New York, a Steppingstone, Usually Does Not Mind
Ms. Pirro was raising an issue that has come up frequently in New York - a state that has produced more than its share of presidential candidates - and one Mrs. Clinton has faced before. But if history is any guide, New Yorkers tend not to worry much about voting for politicians viewed as having grander national ambitions.
In one example, voters knew that Robert F. Kennedy had hoped to be President Lyndon B. Johnson's running mate before he chose instead, in August 1964, to seek a Senate seat from New York. Though Mr. Kennedy, like Mrs. Clinton, faced questions on the campaign trail about being a carpetbagger (he spent much of his childhood in the Bronx but had a Virginia address just weeks before announcing; Mrs. Clinton is a native of Illinois), he won the seat and seemed to suffer no backlash when he threw his hat into the presidential ring in 1968.
Still, Ms. Pirro's offensive seems to be sticking, said Kieran Mahoney, one of her political advisers. He said Democrats "clearly feel that Pirro is hitting home because of their actions," which he said included Bill Clinton's recent recital, in a television interview, of a family rule: Do not look past the next election or you might not get past the next election.

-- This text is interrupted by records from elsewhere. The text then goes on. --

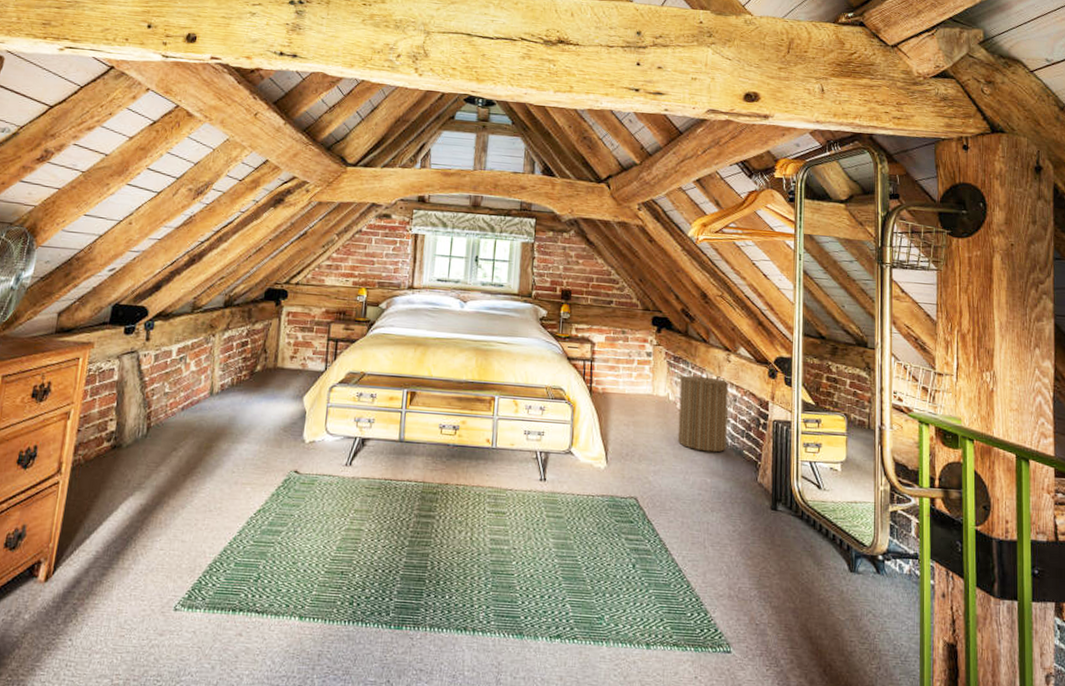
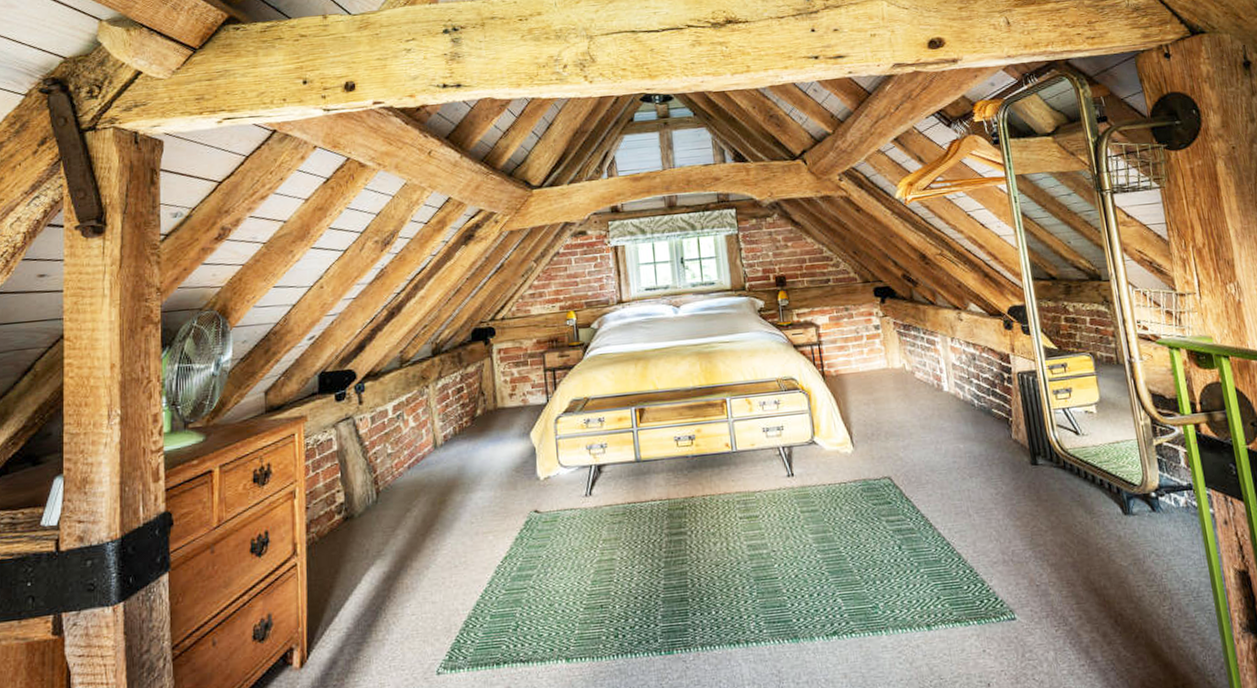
laundry hamper: present [677,369,729,453] -> none [913,332,974,418]

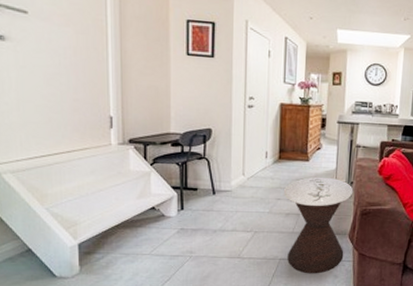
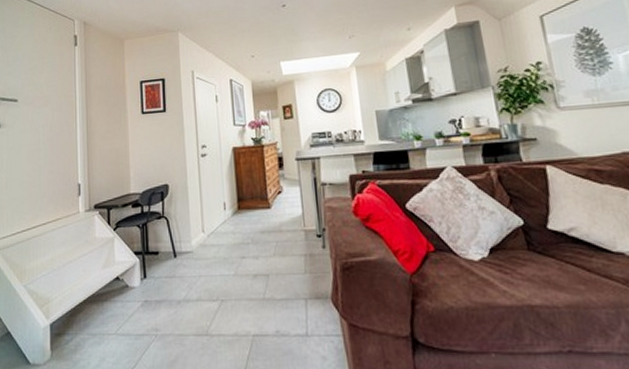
side table: present [283,176,354,274] -> none [247,225,330,355]

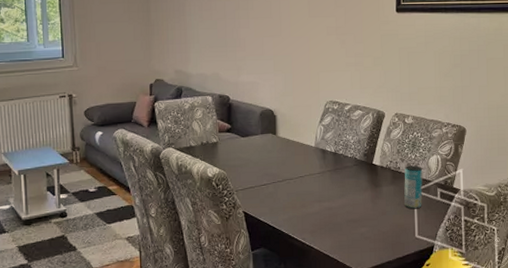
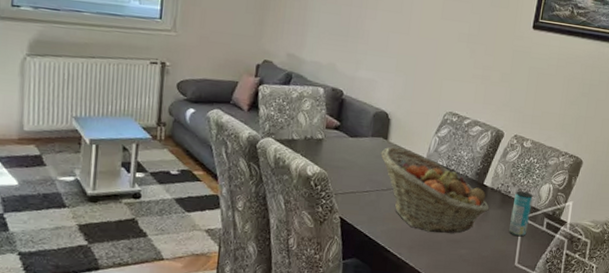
fruit basket: none [272,140,382,215] -> present [380,147,489,234]

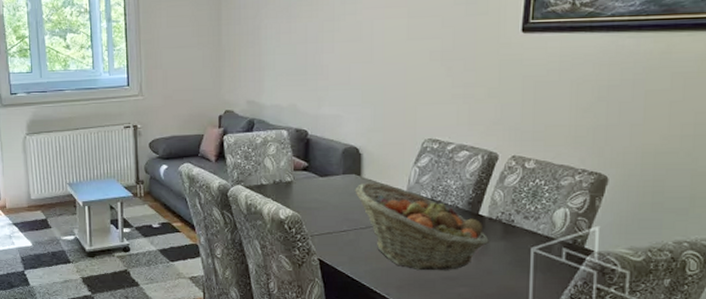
beverage can: present [509,191,533,237] -> none [517,219,544,271]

In the long run, though, several political analysts said that of all the complaints voters might have about Mrs. Clinton, her potential presidential aspirations were not likely to be high on the list. Two recent polls on whether Mrs. Clinton should pledge to fulfill the full six-year term she is seeking achieved contradictory results. Several New York governors won presidential nominations in the first half of the 20th century. Theodore Roosevelt and his cousin Franklin gained the White House.